
  8. Porn is increasingly pervasive and the internet has changed the nature of porn. Just as marijuana has become increasingly potent and powerful, so too has porn. There’s now good evidence that porn can re-wire the brain. For a very professional and non-judgmental look at porn and its impact on our sex lives I suggest this site.
    http://www.yourbrainonporn.com/

    After seeing the data, I decided to take a break from porn and see what impact it had on my sex life.

  9. This is only a three week account. The typical recommendation (there is no concrete or definite “program” that’s been made for people to stick to) for a “reboot” is to stick to it for around 90 days. A chronic porn user that has been using for extended periods of times will, in most cases, need much more than three weeks for their brains to rewire and return to a healthy state and see full benefits. Some rebooters even go so far as to swear off orgasm completely; that is, any sexual activity is to be slow and gentle and not focused on having an orgasm. Their accounts can be read at various other places, but I’ve listed some here:
    http://www.yourbrainonporn.com/rebooting-accounts
    http://www.yourbrainonporn.com/external-rebooting-blogs-threads
    http://www.reddit.com/r/NoFap/

  10. Does his wife know he is going back to normal porn use? Doesn’t sound like she knew he was looking at it to begin with.

    I wish this was a little more conclusive. I think the fact that he couldn’t seem to uphold the test longer kind of points to an over reliance on porn to begin with.

# # # #

Work task> Return the part of the text on taking a break from porn from "10. Does his" to "porn to begin with.", word for word.

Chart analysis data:
# # # #

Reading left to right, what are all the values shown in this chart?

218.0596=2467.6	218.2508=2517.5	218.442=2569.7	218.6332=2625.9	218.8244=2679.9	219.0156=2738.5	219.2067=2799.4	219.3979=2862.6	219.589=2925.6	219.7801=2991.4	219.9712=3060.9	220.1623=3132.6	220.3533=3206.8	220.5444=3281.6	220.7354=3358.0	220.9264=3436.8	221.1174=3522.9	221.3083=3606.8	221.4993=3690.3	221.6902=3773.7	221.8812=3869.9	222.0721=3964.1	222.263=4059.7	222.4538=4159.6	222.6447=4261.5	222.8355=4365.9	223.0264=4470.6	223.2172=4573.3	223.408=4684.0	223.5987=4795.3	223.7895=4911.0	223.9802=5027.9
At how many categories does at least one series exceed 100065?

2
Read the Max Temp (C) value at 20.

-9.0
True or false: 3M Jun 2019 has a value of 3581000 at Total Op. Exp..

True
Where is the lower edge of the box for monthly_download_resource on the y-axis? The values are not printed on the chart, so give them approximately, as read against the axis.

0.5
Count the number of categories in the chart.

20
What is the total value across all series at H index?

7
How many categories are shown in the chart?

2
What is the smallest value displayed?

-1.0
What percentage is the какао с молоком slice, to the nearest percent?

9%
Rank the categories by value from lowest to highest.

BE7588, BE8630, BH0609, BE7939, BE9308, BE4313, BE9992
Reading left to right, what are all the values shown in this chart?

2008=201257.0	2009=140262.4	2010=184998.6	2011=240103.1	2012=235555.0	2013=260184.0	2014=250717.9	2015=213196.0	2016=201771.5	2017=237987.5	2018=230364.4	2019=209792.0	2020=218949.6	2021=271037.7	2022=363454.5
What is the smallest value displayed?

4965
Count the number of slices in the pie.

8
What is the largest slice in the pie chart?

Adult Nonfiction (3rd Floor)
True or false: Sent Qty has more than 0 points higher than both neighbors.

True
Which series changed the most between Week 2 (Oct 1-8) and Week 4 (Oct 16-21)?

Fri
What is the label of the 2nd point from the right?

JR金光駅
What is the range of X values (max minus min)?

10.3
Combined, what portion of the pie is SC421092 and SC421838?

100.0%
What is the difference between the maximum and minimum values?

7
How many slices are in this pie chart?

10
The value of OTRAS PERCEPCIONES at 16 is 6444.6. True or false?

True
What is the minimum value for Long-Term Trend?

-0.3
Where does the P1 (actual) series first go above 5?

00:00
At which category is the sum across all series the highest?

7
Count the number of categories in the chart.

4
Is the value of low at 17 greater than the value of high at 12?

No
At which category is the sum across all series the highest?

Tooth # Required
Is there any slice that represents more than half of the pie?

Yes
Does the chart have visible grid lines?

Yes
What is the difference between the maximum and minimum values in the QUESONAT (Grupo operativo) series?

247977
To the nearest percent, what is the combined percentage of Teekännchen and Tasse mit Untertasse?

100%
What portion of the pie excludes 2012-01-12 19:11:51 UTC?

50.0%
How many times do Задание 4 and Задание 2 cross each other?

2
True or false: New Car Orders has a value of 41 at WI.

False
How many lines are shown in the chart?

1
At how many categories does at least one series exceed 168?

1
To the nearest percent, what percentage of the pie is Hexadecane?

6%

# # # #

Your response>
10. Does his wife know he is going back to normal porn use? Doesn’t sound like she knew he was looking at it to begin with.

    I wish this was a little more conclusive. I think the fact that he couldn’t seem to uphold the test longer kind of points to an over reliance on porn to begin with.